Both are intermediate stream operations that transform each element, but differ in cardinality — how many output elements one input element produces:

map(Function<T,R>): a strict one-to-one transformation — each input element produces exactly one output element (of possibly a different type).

Stream<String> names = Stream.of("Alice", "Bob");
Stream<Integer> lengths = names.map(String::length); // one Integer per String

If the mapping function itself naturally returns a collection/stream per element, map() produces a stream of streams, which is rarely what you want:

Stream<List<Integer>> nested = Stream.of("Alice", "Bob").map(name -> parseDigits(name));
// Stream<List<Integer>> — awkward to work with directly

flatMap(Function<T, Stream<R>>): applies a function that returns a stream per element, then flattens all those inner streams into one single, combined output stream — a one-to-many transformation followed by merging.

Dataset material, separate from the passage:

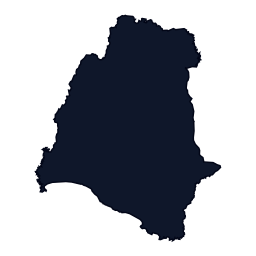 Lebak, Banten, Indonesia (Robinson projection)
{"feature_id": "22746128B73767534141998", "entity_name": "Lebak", "entity_type": "district", "adm_level": 2, "iso_a3": "IDN", "parent_name": "Indonesia", "parent_adm1": "Banten", "projection": "robinson", "projection_center": [106.147, -6.643], "detail": "fine", "context": "isolated", "style": "filled", "palette": "ink", "viewbox_px": 256, "rotation_deg": 0, "n_neighbors": 0, "source": "geoboundaries", "source_scale": "gbopen_adm2", "svg_char_len": 5749}
<svg xmlns="http://www.w3.org/2000/svg" viewBox="0 0 256 256"><path d="M192.7,34.6L191.5,34.1L191.0,34.9L190.4,34.1L190.0,34.5L189.7,34.0L189.1,34.0L189.0,33.4L188.1,33.6L188.3,31.8L186.8,32.0L186.2,31.0L186.5,30.1L184.1,28.7L175.6,29.7L173.4,28.6L168.0,31.0L167.2,30.3L162.5,30.5L162.1,28.7L160.8,28.1L160.1,26.5L158.7,25.7L158.3,26.1L156.5,25.9L156.7,24.8L155.5,23.3L152.9,23.6L152.7,22.4L151.8,21.6L151.7,20.4L150.7,19.8L146.5,21.4L146.7,22.5L146.1,22.8L144.1,22.2L144.2,21.4L146.0,20.5L146.0,19.2L142.1,18.5L141.7,18.8L141.8,20.8L140.2,21.3L139.0,20.5L138.3,22.8L136.7,23.4L134.3,22.2L134.5,20.3L135.3,19.3L133.9,19.0L133.8,17.5L132.8,16.5L126.5,15.9L125.2,15.4L124.1,16.0L122.2,15.7L119.8,17.2L119.4,18.0L118.7,17.7L118.6,18.3L117.6,18.4L117.3,18.9L118.1,20.0L117.4,22.3L117.8,23.6L115.8,25.6L116.0,27.3L115.1,27.0L113.0,27.8L111.6,27.4L110.0,28.4L110.6,34.0L109.7,36.3L109.8,37.7L108.7,37.8L108.2,37.3L108.9,39.4L108.7,41.2L109.7,42.1L110.1,43.3L108.9,45.8L107.5,46.1L107.6,48.0L106.4,50.5L106.3,53.4L105.4,55.1L105.2,57.1L103.4,58.6L103.1,57.9L101.9,59.6L100.0,59.8L97.8,58.5L97.0,55.7L95.9,55.4L95.6,54.6L94.0,54.4L93.8,54.8L93.2,53.9L92.1,53.8L90.6,55.3L86.4,55.0L84.4,58.1L81.0,61.1L80.6,64.3L79.5,65.3L78.6,68.1L76.7,69.5L76.1,72.0L76.4,74.5L76.0,75.1L74.6,75.1L74.0,75.8L71.7,81.6L71.2,81.3L70.5,81.8L69.2,84.1L71.6,88.1L70.9,88.9L70.3,90.6L68.6,90.2L69.6,95.6L67.9,96.5L67.0,96.1L66.6,96.5L67.2,97.9L66.7,99.5L65.6,100.4L66.0,102.1L65.6,103.5L63.9,105.3L62.4,105.0L60.6,108.9L59.7,109.4L58.9,108.9L57.7,112.0L57.2,112.2L56.6,113.6L55.4,114.4L55.2,118.5L54.5,118.6L53.9,119.5L54.8,119.7L54.7,121.6L55.1,122.2L56.9,122.4L57.8,123.6L57.7,125.7L58.4,128.6L57.9,129.3L58.0,132.7L56.8,134.3L56.1,137.1L56.6,141.8L56.1,142.8L55.0,143.1L55.0,143.9L53.6,145.2L53.7,148.1L52.3,149.2L50.7,152.0L49.0,152.1L48.9,151.5L47.1,151.3L47.0,151.8L46.5,151.9L46.9,151.6L46.3,150.6L46.5,149.9L47.6,150.1L48.8,149.9L49.7,148.7L48.1,150.0L47.3,150.0L47.8,149.5L47.8,149.2L46.2,149.9L45.8,147.9L46.7,147.9L46.9,147.6L45.6,147.6L45.4,148.8L45.8,148.9L46.0,151.0L45.0,150.4L44.7,148.0L44.6,149.6L44.0,149.3L44.5,149.9L44.1,149.8L44.2,150.2L43.7,149.8L43.8,148.3L43.5,147.9L43.7,148.4L43.0,149.1L43.4,149.5L42.8,149.7L43.8,150.1L43.7,150.8L44.8,151.1L43.4,154.0L43.3,155.6L44.1,155.6L44.2,157.2L43.7,157.3L44.0,158.0L43.5,158.3L43.6,158.8L43.1,158.8L42.6,159.5L42.9,160.1L42.3,160.2L42.7,160.7L42.0,160.5L41.6,161.9L42.1,162.4L41.6,162.4L42.0,163.3L41.1,163.5L41.7,164.1L41.1,165.3L41.4,166.3L40.8,165.9L39.6,167.2L39.2,166.8L39.3,167.7L38.6,167.5L38.6,168.2L38.1,168.0L38.3,168.6L37.1,169.7L36.7,171.5L35.5,171.6L35.8,172.3L36.8,172.5L36.6,174.4L37.9,173.6L37.9,175.7L38.8,175.0L39.7,175.9L38.7,176.8L39.7,178.8L39.2,179.5L38.4,179.4L38.8,180.4L37.2,179.9L37.4,180.9L38.0,181.9L38.9,181.2L40.1,181.9L39.0,183.2L39.8,184.6L40.3,184.5L40.5,183.1L42.6,184.1L41.2,184.9L41.3,186.4L42.1,186.8L41.9,187.3L40.3,187.3L40.4,188.3L41.1,188.6L41.3,189.1L40.3,191.7L42.3,192.0L44.9,190.2L46.0,191.1L46.3,190.3L44.3,188.4L44.1,186.7L44.6,185.8L47.4,183.8L52.3,182.3L65.8,181.5L71.8,182.0L81.1,184.2L81.9,183.9L83.5,185.1L86.0,185.9L91.0,188.6L91.8,189.6L92.0,190.8L94.7,194.0L97.6,196.2L100.2,201.5L102.0,202.1L102.4,202.9L103.1,203.0L103.3,203.8L104.1,203.8L105.4,204.9L106.3,204.8L107.1,205.5L111.6,207.2L112.8,209.0L115.4,210.3L117.1,210.2L119.6,212.0L121.6,211.9L121.9,212.6L125.5,212.4L129.7,213.6L140.2,219.4L142.3,221.8L142.7,224.7L141.0,225.7L140.4,226.7L141.3,227.8L142.3,228.6L144.3,228.2L146.0,228.9L147.0,230.5L147.7,230.7L147.5,231.7L147.9,232.7L151.8,234.5L152.7,232.7L157.8,234.0L159.9,236.5L159.2,239.4L160.5,239.6L163.0,238.6L163.8,236.9L164.6,237.3L164.6,238.2L166.1,238.2L167.2,236.7L167.8,236.6L169.5,237.7L169.5,240.1L172.2,239.1L173.0,239.7L172.7,240.6L174.0,239.9L174.9,237.8L175.2,238.6L176.1,238.9L177.5,237.6L178.2,238.1L178.2,239.1L179.9,239.3L180.0,237.5L181.0,237.2L181.5,237.9L183.1,236.1L183.5,236.2L183.5,235.5L184.5,234.1L184.1,233.8L184.2,232.8L183.5,232.6L183.3,231.8L183.5,229.4L184.0,229.1L183.1,228.0L183.9,227.9L183.7,226.7L184.0,226.3L182.4,222.5L182.9,221.7L182.8,219.5L184.7,218.4L184.9,216.9L185.3,216.8L185.2,215.5L184.7,215.0L184.5,212.0L183.1,210.7L183.3,209.4L185.7,208.1L187.0,204.9L190.7,203.0L190.6,201.1L192.3,199.5L192.1,198.3L193.2,198.1L193.9,197.3L194.2,195.7L193.6,195.1L194.2,193.2L193.9,192.1L195.1,189.9L195.0,187.8L195.7,186.4L195.2,185.6L195.6,184.6L195.3,183.8L196.5,183.5L196.9,182.5L198.3,183.4L199.2,182.7L200.0,181.7L199.8,180.5L201.2,178.7L202.5,178.1L203.0,178.5L204.3,177.5L204.9,177.8L205.2,177.0L205.6,177.5L205.7,176.8L207.4,176.0L209.2,175.9L209.5,176.4L210.0,176.0L210.0,175.2L212.5,174.7L215.2,171.6L217.5,170.4L220.5,167.4L220.0,165.7L217.2,164.8L213.1,162.6L203.8,162.0L202.9,157.6L200.3,155.7L199.4,154.4L199.6,150.5L198.9,148.2L195.3,144.3L193.4,140.3L193.3,137.4L194.0,131.0L193.7,122.2L194.0,121.7L193.3,120.2L192.9,117.7L193.7,111.3L192.1,104.5L189.8,101.6L191.8,98.6L189.7,96.7L187.7,93.6L187.4,90.2L186.6,89.6L186.2,87.9L186.9,81.5L188.0,80.3L188.8,77.3L188.5,72.3L187.4,70.1L186.6,69.7L186.6,69.0L185.6,68.6L185.6,67.7L187.2,68.1L192.2,66.6L196.4,66.9L197.1,65.3L196.6,65.0L196.1,65.4L195.8,65.0L196.7,64.1L197.4,64.0L198.2,62.2L199.3,61.8L198.7,60.6L200.0,60.0L199.2,59.5L200.5,59.5L199.1,57.8L198.2,58.3L197.7,58.1L198.2,57.1L200.3,56.9L200.3,55.4L199.2,55.1L199.5,53.2L198.4,54.4L197.6,53.5L197.5,52.5L196.2,52.4L195.9,50.9L196.9,50.5L197.0,49.9L196.4,50.3L194.8,49.2L195.0,48.6L196.0,49.2L195.7,48.3L195.1,47.9L195.9,47.2L194.7,46.3L194.2,43.7L192.9,43.6L193.9,42.6L193.2,41.4L194.2,40.5L193.6,39.3L193.9,37.5L193.2,37.3L192.8,36.4L193.5,35.4L192.4,35.2L192.7,34.6ZM146.8,231.5L146.9,231.0L146.9,230.6L146.7,231.0L146.8,231.5Z" fill="#0f172a" stroke="#020617" stroke-width="1.5"/></svg>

List<List<Integer>> nestedLists = List.of(List.of(1,2), List.of(3,4), List.of(5));
List<Integer> flat = nestedLists.stream()
    .flatMap(List::stream)   // Stream<List<Integer>> -> flattened Stream<Integer>
    .collect(Collectors.toList());
// [1, 2, 3, 4, 5]

A classic real-world use: given a List<Order> where each Order has a List<LineItem>, orders.stream().flatMap(o -> o.getLineItems().stream()) gives you a single flat Stream<LineItem> across all orders, ready for further filtering/aggregation — something map() alone can't produce directly.